Clarín

Redescubri­r un viejo potencial

- Verónica Sukaczer

La culpa fue un poco de León Ferrari y otro poco de la calígrafa norteameri­cana Denise Lach. Vi sus obras, trazos negros sobre fondos blancos y, sin embargo, toda la fuerza, la emoción y la belleza que transmite el arte y me dije que eso quería hacer. Ya venía probando algunos caminos artísticos, un modo de dejar tanta computador­a y hacer otras cosas pero con las herramient­as que amo: la tinta, la pluma, la letra; y así recalé en mi primer curso. Enseguida supe dos cosas: que me iba a costar, que no dejaría de aprender y practicar. Con los tiralíneas (un instrument­o de dibujo para trazar líneas con tinta) y los “cola-pen”, una suerte de pluma artesanal llamada así porque se pueden hacer con un trozo de lata de gaseosa, me di cuenta de que me faltaba base formal. Es muy lindo experiment­ar con herramient­as nuevas pero si uno no sabe cómo trazar la letra, las posibilida­des son limitadas. Así que desandé camino y fui por la pluma. La reina de la caligrafía es la pluma de punta ancha, que permite hacer trazos gruesos y finos al cambiar el ángulo de escritura. Para mis primeros palotes elegí el curso que se recomienda para iniciar el aprendizaj­e: el de fundaciona­l, la letra que los escribas medievales utilizaban para copiar las obras de la época, utilizando plumas o cañas de borde ancho y chato. Tiene mucho de magia esto de volver a escribir como hace cientos de años. Es un redescubri­miento de la mano, de la letra, de la tinta, del papel, una comunicaci­ón entre mente y texto que te enfoca en un único objetivo: que la letra tenga la forma correcta, que sea bella, que el resultado final sea armónico. Es hermoso escribir y es mucho más difícil de lo que uno supone, porque estamos acostumbra­dos a hacerlo pensando en el mensaje, no en el proceso que interviene.

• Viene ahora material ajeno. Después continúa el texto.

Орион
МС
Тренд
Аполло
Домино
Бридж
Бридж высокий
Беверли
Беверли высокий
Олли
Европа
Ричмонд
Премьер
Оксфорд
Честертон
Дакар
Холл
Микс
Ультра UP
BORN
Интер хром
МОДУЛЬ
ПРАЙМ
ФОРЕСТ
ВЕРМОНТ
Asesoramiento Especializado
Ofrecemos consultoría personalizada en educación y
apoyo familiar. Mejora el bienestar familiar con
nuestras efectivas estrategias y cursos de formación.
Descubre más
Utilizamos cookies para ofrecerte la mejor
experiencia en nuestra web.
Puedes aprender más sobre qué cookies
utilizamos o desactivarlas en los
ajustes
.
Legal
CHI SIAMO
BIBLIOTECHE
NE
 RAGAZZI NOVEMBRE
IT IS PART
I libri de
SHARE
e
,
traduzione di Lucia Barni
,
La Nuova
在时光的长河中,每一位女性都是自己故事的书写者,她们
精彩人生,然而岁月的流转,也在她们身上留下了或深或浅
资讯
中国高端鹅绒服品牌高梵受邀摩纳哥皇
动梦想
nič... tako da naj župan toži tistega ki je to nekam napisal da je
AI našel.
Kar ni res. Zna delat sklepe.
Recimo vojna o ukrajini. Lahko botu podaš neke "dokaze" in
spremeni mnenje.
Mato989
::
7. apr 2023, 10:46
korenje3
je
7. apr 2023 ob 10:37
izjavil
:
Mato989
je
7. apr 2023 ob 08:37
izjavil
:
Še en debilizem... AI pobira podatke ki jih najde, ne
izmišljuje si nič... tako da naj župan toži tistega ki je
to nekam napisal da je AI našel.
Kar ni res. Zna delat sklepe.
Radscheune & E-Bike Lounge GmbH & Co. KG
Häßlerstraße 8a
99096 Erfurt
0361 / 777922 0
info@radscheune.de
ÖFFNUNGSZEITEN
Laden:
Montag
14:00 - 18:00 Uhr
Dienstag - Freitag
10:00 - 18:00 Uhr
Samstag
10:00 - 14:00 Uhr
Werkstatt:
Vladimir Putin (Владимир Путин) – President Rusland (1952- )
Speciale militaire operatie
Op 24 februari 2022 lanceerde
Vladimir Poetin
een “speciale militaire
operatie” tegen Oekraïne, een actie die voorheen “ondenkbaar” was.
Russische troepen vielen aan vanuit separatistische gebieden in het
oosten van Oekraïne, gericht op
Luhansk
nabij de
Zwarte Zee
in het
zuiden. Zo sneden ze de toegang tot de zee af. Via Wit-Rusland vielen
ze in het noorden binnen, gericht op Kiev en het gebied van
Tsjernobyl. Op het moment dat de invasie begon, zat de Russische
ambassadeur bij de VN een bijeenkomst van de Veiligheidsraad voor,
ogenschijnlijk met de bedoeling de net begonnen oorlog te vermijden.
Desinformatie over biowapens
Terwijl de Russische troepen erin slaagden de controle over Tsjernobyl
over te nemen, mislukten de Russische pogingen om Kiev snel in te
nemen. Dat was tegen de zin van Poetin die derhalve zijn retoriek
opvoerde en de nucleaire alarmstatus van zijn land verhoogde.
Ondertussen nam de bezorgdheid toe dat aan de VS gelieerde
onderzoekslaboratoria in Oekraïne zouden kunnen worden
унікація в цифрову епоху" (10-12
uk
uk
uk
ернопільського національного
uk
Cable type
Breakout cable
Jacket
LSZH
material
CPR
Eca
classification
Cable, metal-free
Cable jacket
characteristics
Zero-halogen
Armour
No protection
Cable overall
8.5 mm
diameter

Terminado el curso, ahora intento aprender la letra que todo calígrafo debe conocer: la cancillere­sca. Nacida en las cancillerí­as del Renacimien­to, que buscaban una letra más humana, más accesible, ahora mi pluma ancha dibuja los trazos a 45° y se despega de las formas redondas de la fundaciona­l para óvalos típicos de este abecedario. Que conste: nunca sale la primera vez. Pero cuando escribo usando el portapluma­s que fue de mi abuelo materno, con las plumas nuevas que sí, se consiguen, con las tintas “de calígrafo”, el tiempo se detiene, mi mente se relaja. La mano cobra vida y solo pienso en la letra que dibujo y en la simple posibilida­d de seguir escribiend­o.